Mitsprache und Kontrolle sind unbedingt notwendig - Religionsgesetz ändern

Klagenfurt (OTS) - Wenn jeder fünfte muslimische Lehrer die Demokratie ablehnt, so sei dies mehr als ein Alarmsignal. "Das ist ein dringender Auftrag an die Bundesregierung, doch endlich Konsequenzen zu ziehen und die notwendigen rechtlichen Änderungen beim Religionsunterrichtsgesetz vorzunehmen", forderte heute, Donnerstag, Landeshauptmann Gerhard Dörfler.

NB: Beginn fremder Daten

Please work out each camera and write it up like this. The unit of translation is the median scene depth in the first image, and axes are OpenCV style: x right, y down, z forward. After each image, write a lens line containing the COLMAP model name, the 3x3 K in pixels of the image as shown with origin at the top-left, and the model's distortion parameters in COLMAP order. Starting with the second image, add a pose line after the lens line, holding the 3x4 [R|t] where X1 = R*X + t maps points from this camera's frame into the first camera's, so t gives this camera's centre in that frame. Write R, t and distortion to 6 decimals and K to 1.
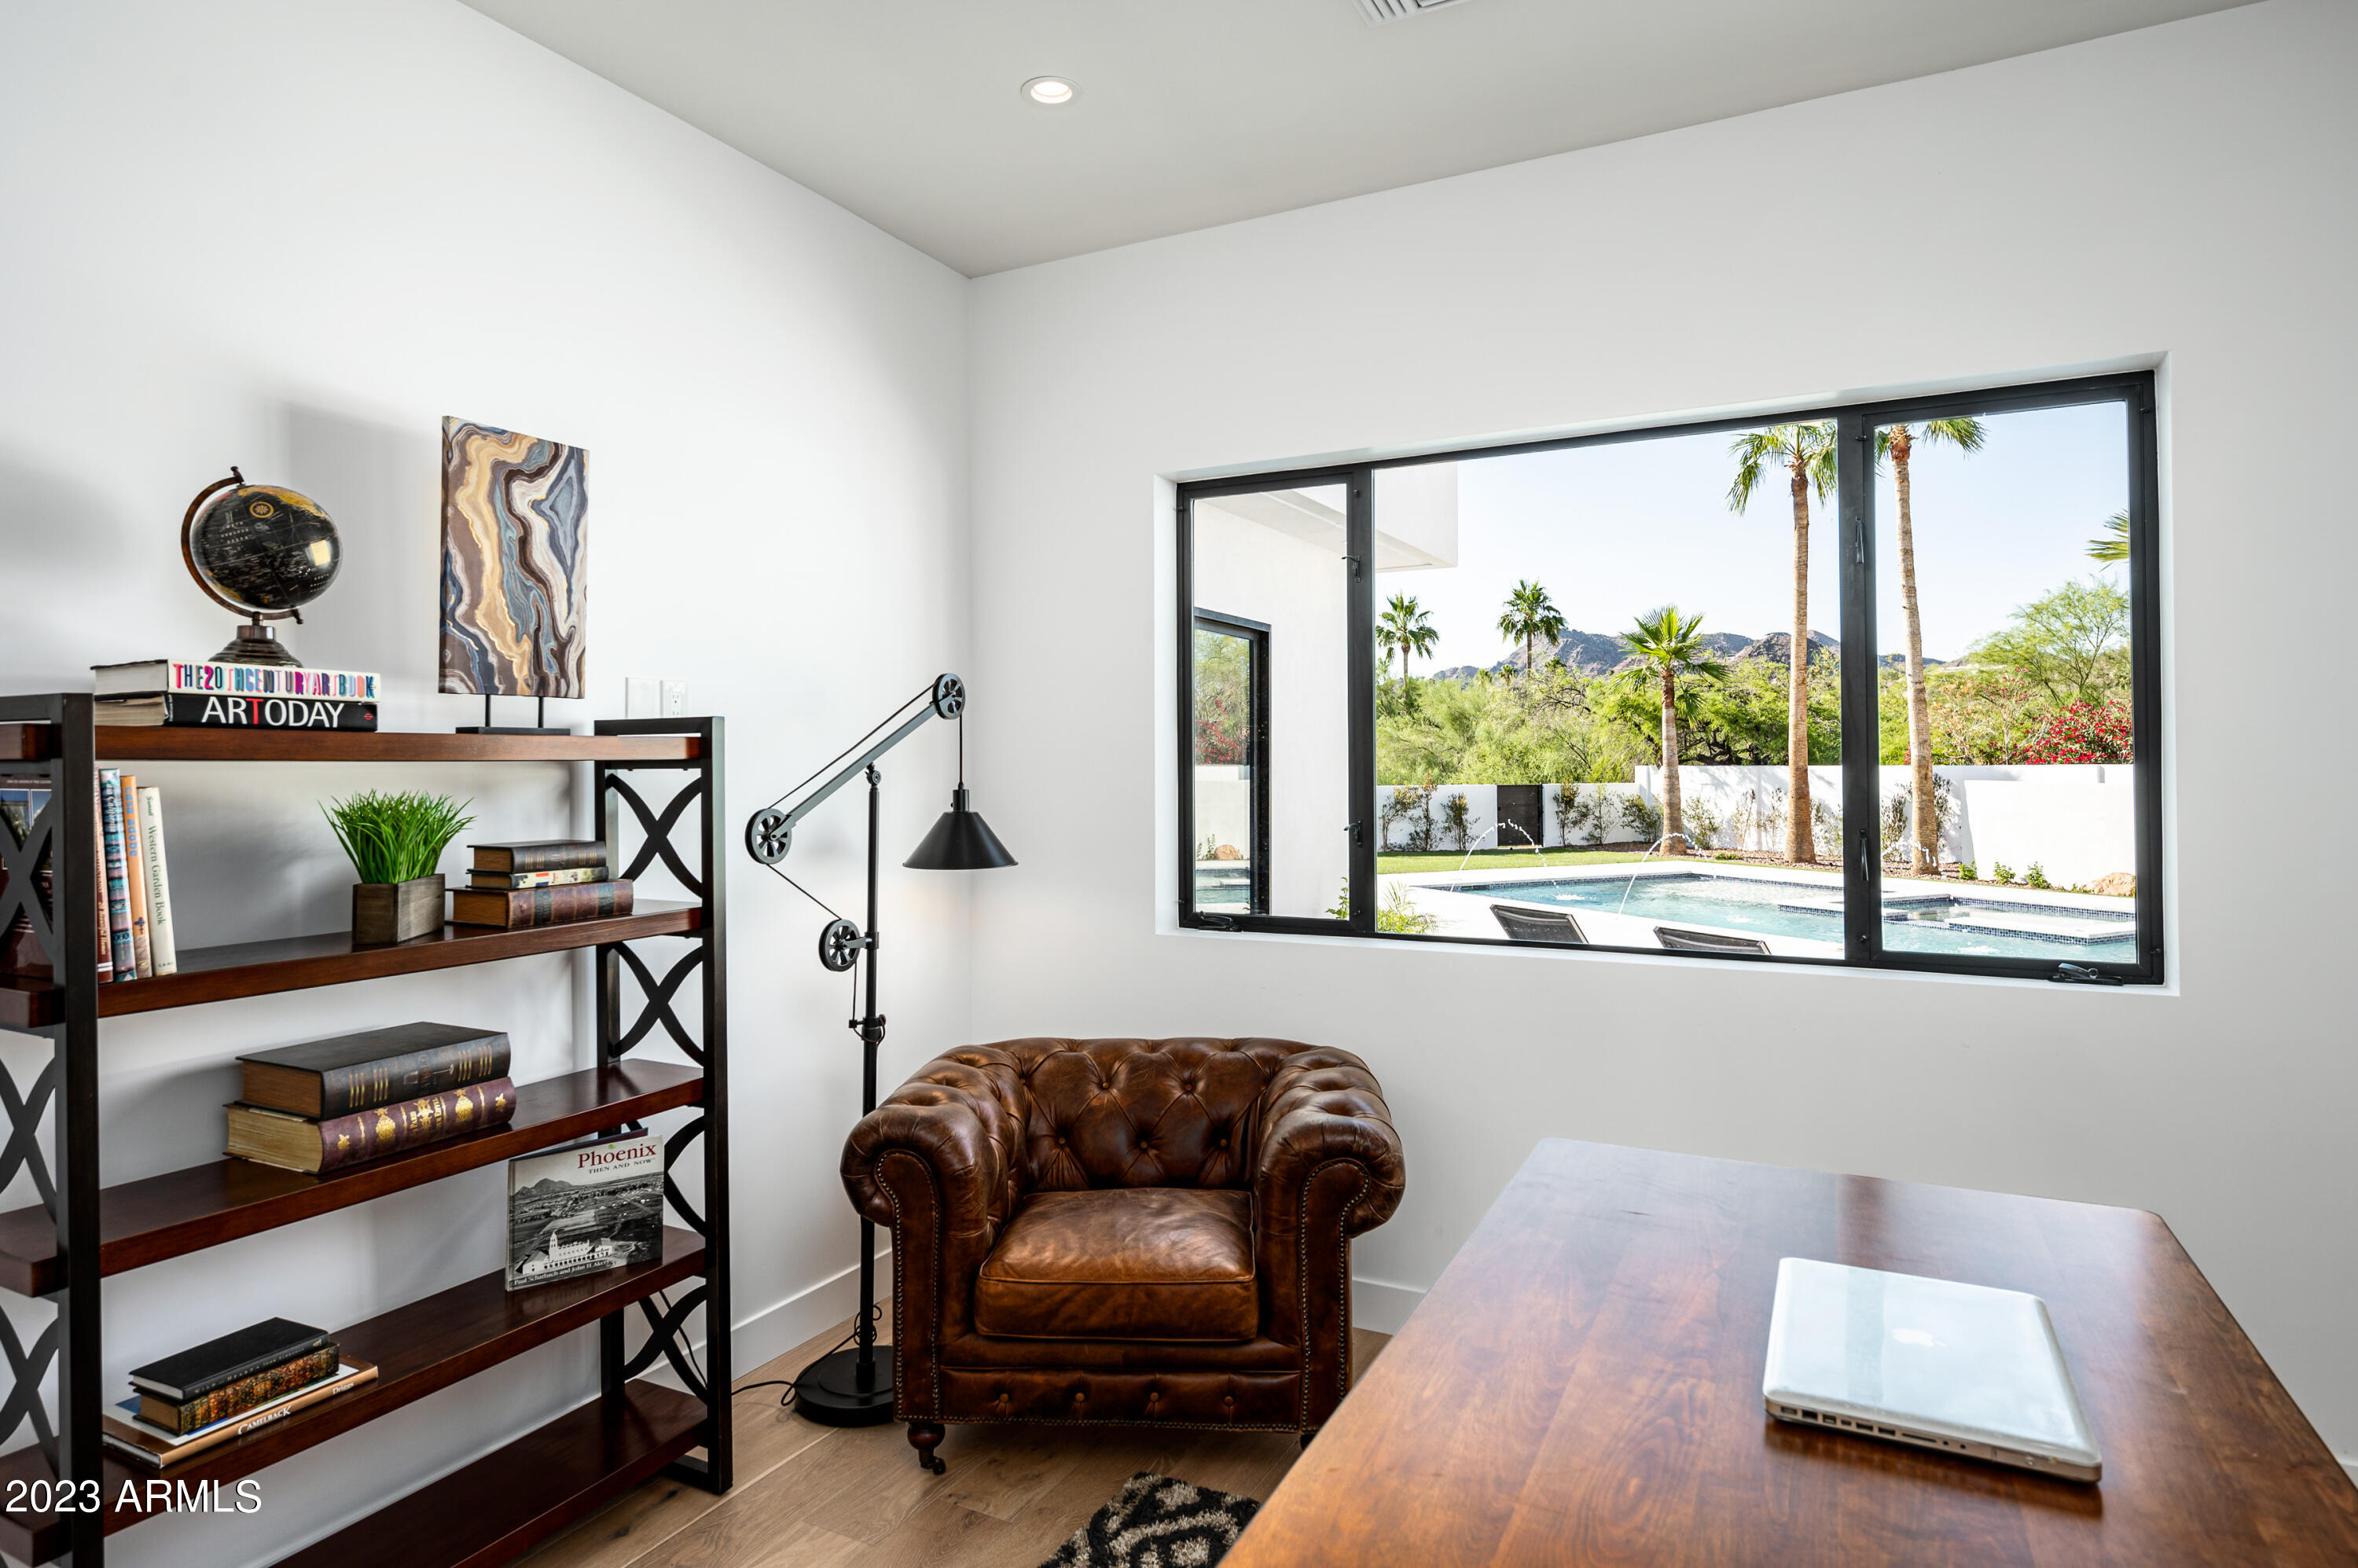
lens RADIAL K [[1285.6, 0, 1171.7], [0, 1285.6, 766.0], [0, 0, 1]] dist [0.002560, 0.000209]
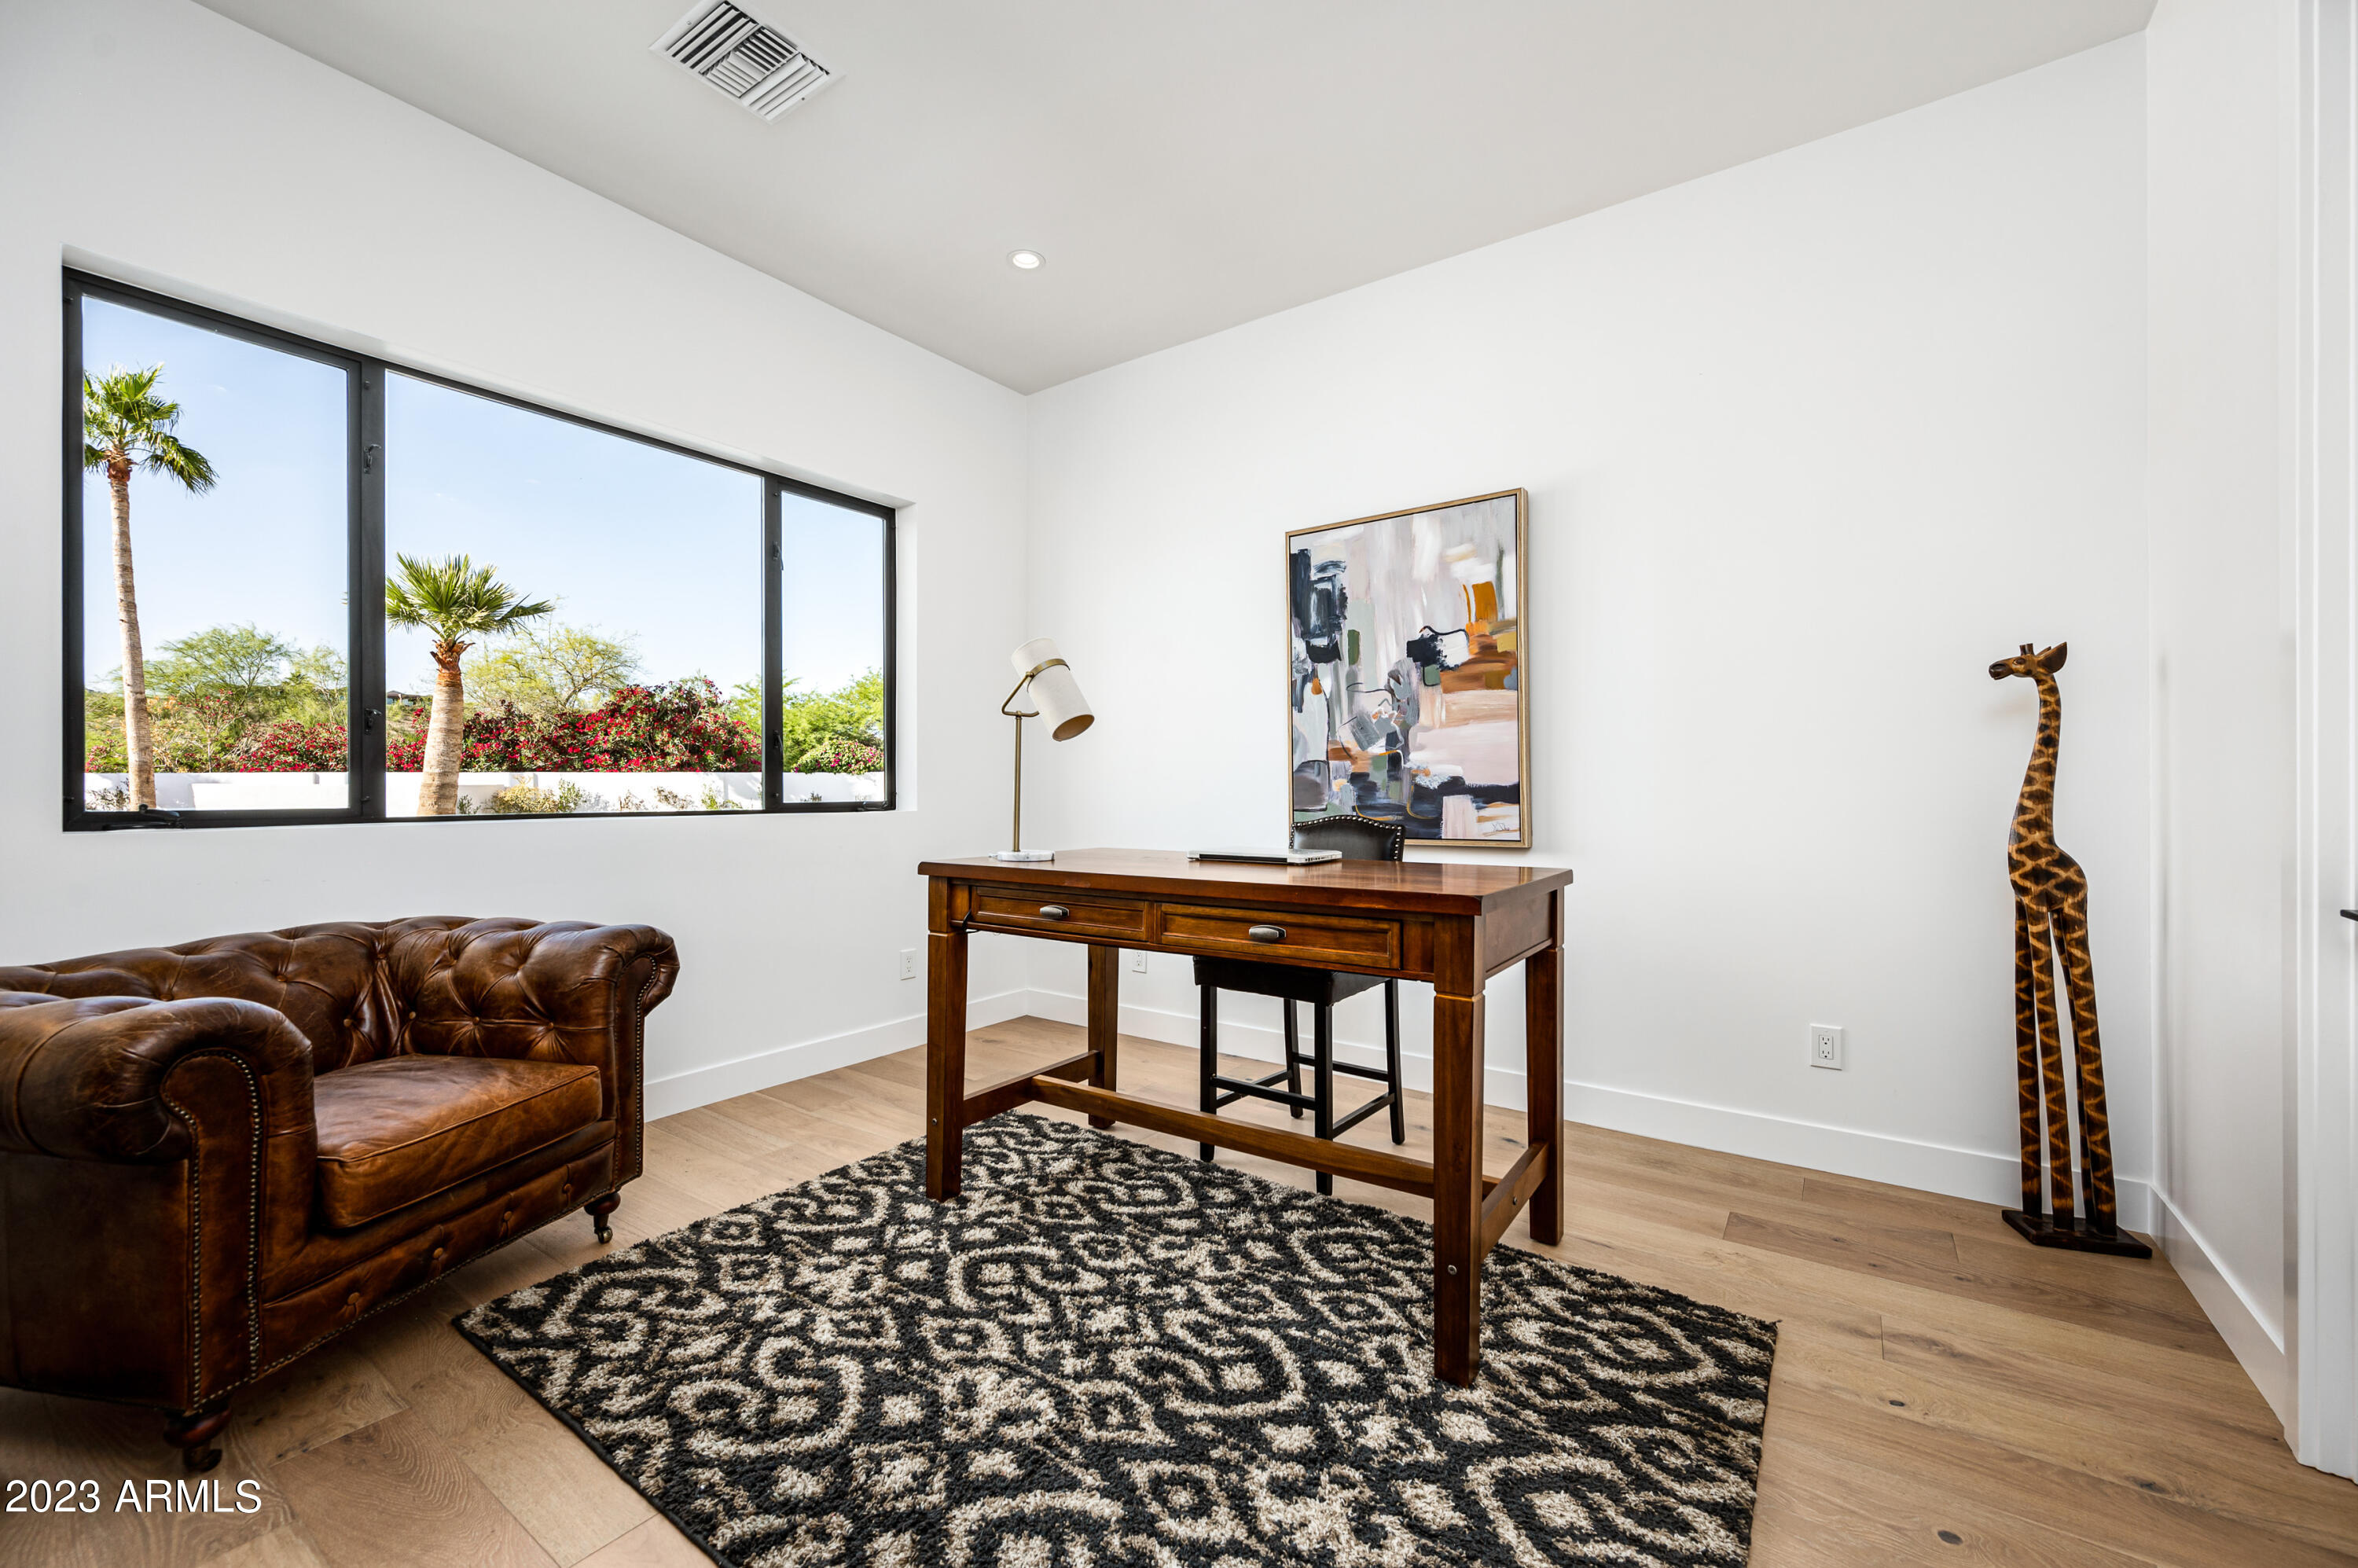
lens RADIAL K [[925.9, 0, 1177.7], [0, 925.9, 787.0], [0, 0, 1]] dist [0.000777, 0.000257]
pose [[0.158382, 0.001172, 0.987377, -0.493027], [-0.004870, 0.999988, -0.000406, 0.105699], [-0.987366, -0.004744, 0.158386, 0.259723]]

Er erinnerte in diesem Zusammenhang auch daran, dass Landeshauptmann Jörg Haider bereits diese Warnung und Forderung erhoben habe. Wenn die Republik zahle, müsse sie auch mitbestimmen können, wer unterrichten dürfe und wer nicht, verlangt Dörfler. Der Steuerzahler zahle, also seien Mitsprache bei der Zulassung und Kontrolle von Seiten des Staates unbedingt notwendig. Es gehe nicht an, dass Hassprediger von den Religionsgemeinschaften in die Schulen importiert würden, die sich um die Demokratie und ihre Werte überhaupt nicht zu kümmern scheinen. Jene Lehrer, die mit der österreichischen Rechts- und Werteordnung nicht konform gehen wollen oder können, sollten nicht unterrichten dürfen, betont Dörfler. Die Bundesregierung habe Handlungsbedarf und müsse ihre Laissez-Faire-Politik gegenüber radikal-fundamentalistischen Lehrern mit extremen und auch menschenverachtenden Positionen raschest beenden. "Es geht um Demokratie und Menschenrechte, um unsere Rechts-und Gesellschaftsordnung und um Sicherheit, die nicht zerstört werden dürfen", so der Landeshauptmann.